=== Section Start ===
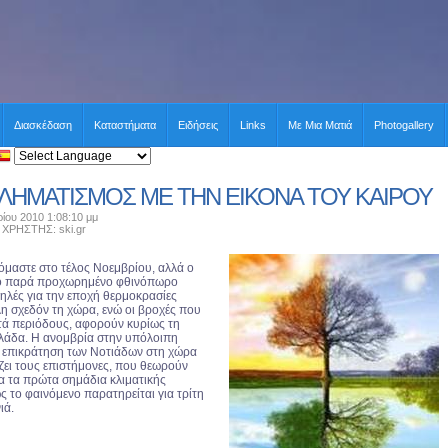
Διασκέδαση
Καταστήματα
Ειδήσεις
Links
Με Μια Ματιά
Photogallery
ΗΜΑΤΙΣΜΟΣ ΜΕ ΤΗΝ ΕΙΚΟΝΑ ΤΟΥ ΚΑΙΡΟΥ
ίου 2010 1:08:10 μμ
ΡΗΣΤΗΣ: ski.gr
όμαστε στο τέλος Νοεμβρίου, αλλά ο
λο παρά προχωρημένο φθινόπωρο
ψηλές για την εποχή θερμοκρασίες
λη σχεδόν τη χώρα, ενώ οι βροχές που
τά περιόδους, αφορούν κυρίως τη
λάδα. Η ανομβρία στην υπόλοιπη
η επικράτηση των Νοτιάδων στη χώρα
ζει τους επιστήμονες, που θεωρούν
ια τα πρώτα σημάδια κλιματικής
 το φαινόμενο παρατηρείται για τρίτη
ιά.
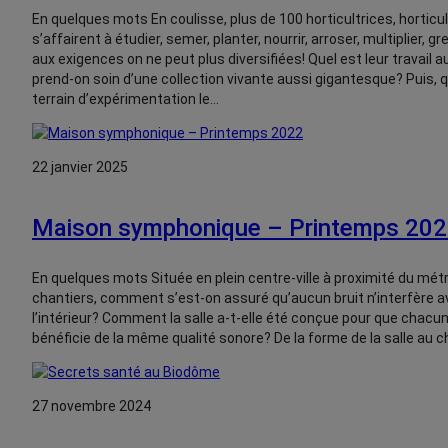
En quelques mots En coulisse, plus de 100 horticultrices, horticu
s’affairent à étudier, semer, planter, nourrir, arroser, multiplier, g
aux exigences on ne peut plus diversifiées! Quel est leur travai
prend-on soin d’une collection vivante aussi gigantesque? Puis, 
terrain d’expérimentation le…
22 janvier 2025
Maison symphonique – Printemps 20
En quelques mots Située en plein centre-ville à proximité du mé
chantiers, comment s’est-on assuré qu’aucun bruit n’interfère a
l’intérieur? Comment la salle a-t-elle été conçue pour que chac
bénéficie de la même qualité sonore? De la forme de la salle au 
27 novembre 2024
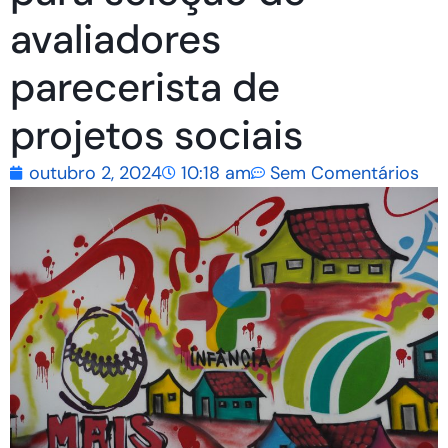
avaliadores
parecerista de
projetos sociais
outubro 2, 2024
10:18 am
Sem Comentários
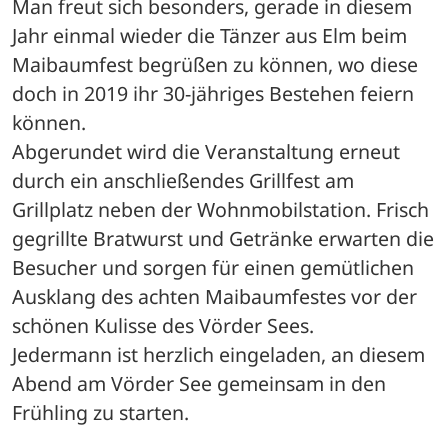
Man freut sich besonders, gerade in diesem 
Jahr einmal wieder die Tänzer aus Elm beim 
Maibaumfest begrüßen zu können, wo diese 
doch in 2019 ihr 30-jähriges Bestehen feiern 
können.
Abgerundet wird die Veranstaltung erneut 
durch ein anschließendes Grillfest am 
Grillplatz neben der Wohnmobilstation. Frisch 
gegrillte Bratwurst und Getränke erwarten die 
Besucher und sorgen für einen gemütlichen 
Ausklang des achten Maibaumfestes vor der 
schönen Kulisse des Vörder Sees.
Jedermann ist herzlich eingeladen, an diesem 
Abend am Vörder See gemeinsam in den 
Frühling zu starten.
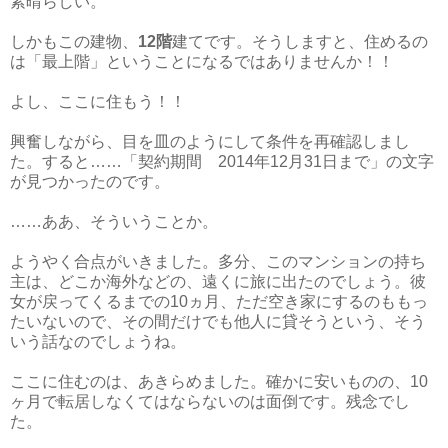
素晴らしい。
しかもこの建物、
12階
建てです。そうしますと、住めるの
は「最上階」ということになるではありませんか！！
よし、ここに住もう！！
興奮しながら、目を皿のようにして条件を再確認しまし
た。すると……「契約期間 2014年12月31日まで」の文字
が見つかったのです。
……ああ、そういうことか。
ようやく合点がいきました。多分、このマンションの持ち
主は、どこか海外などの、遠くに旅に出たのでしょう。彼
女が戻ってくるまでの10ヵ月、ただ空き家にするのももっ
たいないので、その間だけでも他人に貸そうという、そう
いう話なのでしょうね。
ここに住むのは、あきらめました。確かに安いものの、10
ヶ月で転居しなくてはならないのは面倒です。残念でし
た。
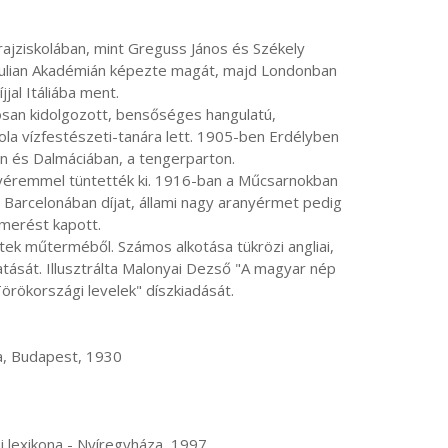
 Julian Akadémián képezte magát, majd Londonban 
al Itáliába ment.

la vízfestészeti-tanára lett. 1905-ben Erdélyben 
n és Dalmáciában, a tengerparton.

Barcelonában díjat, állami nagy aranyérmet pedig 
erést kapott.

atását. Illusztrálta Malonyai Dezső "A magyar nép 
ökországi levelek" díszkiadását.

rajzi lexikona - Nyíregyháza, 1997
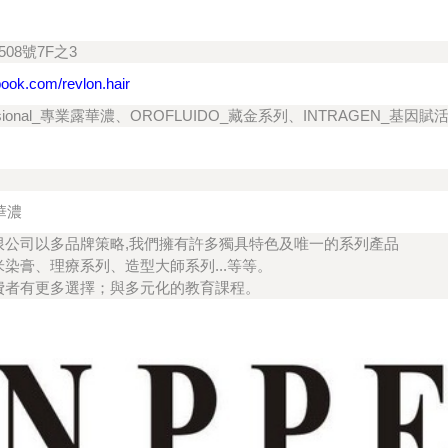
08號7F之3
book.com/revlon.hair
fessional_專業露華濃、OROFLUIDO_藏金系列、INTRAGEN_基因賦
華濃
限公司以多品牌策略,我們擁有許多獨具特色及唯一的系列產品
染膏、理療系列、造型大師系列...等等。
費者有更多選擇；與多元化的教育課程。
=== Section End ===
**WHAT TO DO:**
Copy every line of text in the listing above exactly, leaving out the picture markers.

**ANSWER TO THE EXERCISE:**
Διασκέδαση
Καταστήματα
Ειδήσεις
Links
Με Μια Ματιά
Photogallery
ΗΜΑΤΙΣΜΟΣ ΜΕ ΤΗΝ ΕΙΚΟΝΑ ΤΟΥ ΚΑΙΡΟΥ
ίου 2010 1:08:10 μμ
ΡΗΣΤΗΣ: ski.gr
όμαστε στο τέλος Νοεμβρίου, αλλά ο
λο παρά προχωρημένο φθινόπωρο
ψηλές για την εποχή θερμοκρασίες
λη σχεδόν τη χώρα, ενώ οι βροχές που
τά περιόδους, αφορούν κυρίως τη
λάδα. Η ανομβρία στην υπόλοιπη
η επικράτηση των Νοτιάδων στη χώρα
ζει τους επιστήμονες, που θεωρούν
ια τα πρώτα σημάδια κλιματικής
 το φαινόμενο παρατηρείται για τρίτη
ιά.
En quelques mots En coulisse, plus de 100 horticultrices, horticu
s’affairent à étudier, semer, planter, nourrir, arroser, multiplier, g
aux exigences on ne peut plus diversifiées! Quel est leur travai
prend-on soin d’une collection vivante aussi gigantesque? Puis, 
terrain d’expérimentation le…
22 janvier 2025
Maison symphonique – Printemps 20
En quelques mots Située en plein centre-ville à proximité du mé
chantiers, comment s’est-on assuré qu’aucun bruit n’interfère a
l’intérieur? Comment la salle a-t-elle été conçue pour que chac
bénéficie de la même qualité sonore? De la forme de la salle au 
27 novembre 2024
avaliadores
parecerista de
projetos sociais
outubro 2, 2024
10:18 am
Sem Comentários
Man freut sich besonders, gerade in diesem 
Jahr einmal wieder die Tänzer aus Elm beim 
Maibaumfest begrüßen zu können, wo diese 
doch in 2019 ihr 30-jähriges Bestehen feiern 
können.
Abgerundet wird die Veranstaltung erneut 
durch ein anschließendes Grillfest am 
Grillplatz neben der Wohnmobilstation. Frisch 
gegrillte Bratwurst und Getränke erwarten die 
Besucher und sorgen für einen gemütlichen 
Ausklang des achten Maibaumfestes vor der 
schönen Kulisse des Vörder Sees.
Jedermann ist herzlich eingeladen, an diesem 
Abend am Vörder See gemeinsam in den 
Frühling zu starten.
素晴らしい。
しかもこの建物、
12階
建てです。そうしますと、住めるの
は「最上階」ということになるではありませんか！！
よし、ここに住もう！！
興奮しながら、目を皿のようにして条件を再確認しまし
た。すると……「契約期間 2014年12月31日まで」の文字
が見つかったのです。
……ああ、そういうことか。
ようやく合点がいきました。多分、このマンションの持ち
主は、どこか海外などの、遠くに旅に出たのでしょう。彼
女が戻ってくるまでの10ヵ月、ただ空き家にするのももっ
たいないので、その間だけでも他人に貸そうという、そう
いう話なのでしょうね。
ここに住むのは、あきらめました。確かに安いものの、10
ヶ月で転居しなくてはならないのは面倒です。残念でし
た。
 Julian Akadémián képezte magát, majd Londonban 
al Itáliába ment.

la vízfestészeti-tanára lett. 1905-ben Erdélyben 
n és Dalmáciában, a tengerparton.

Barcelonában díjat, állami nagy aranyérmet pedig 
erést kapott.

atását. Illusztrálta Malonyai Dezső "A magyar nép 
ökországi levelek" díszkiadását.

rajzi lexikona - Nyíregyháza, 1997
08號7F之3
book.com/revlon.hair
fessional_專業露華濃、OROFLUIDO_藏金系列、INTRAGEN_基因賦
華濃
限公司以多品牌策略,我們擁有許多獨具特色及唯一的系列產品
染膏、理療系列、造型大師系列...等等。
費者有更多選擇；與多元化的教育課程。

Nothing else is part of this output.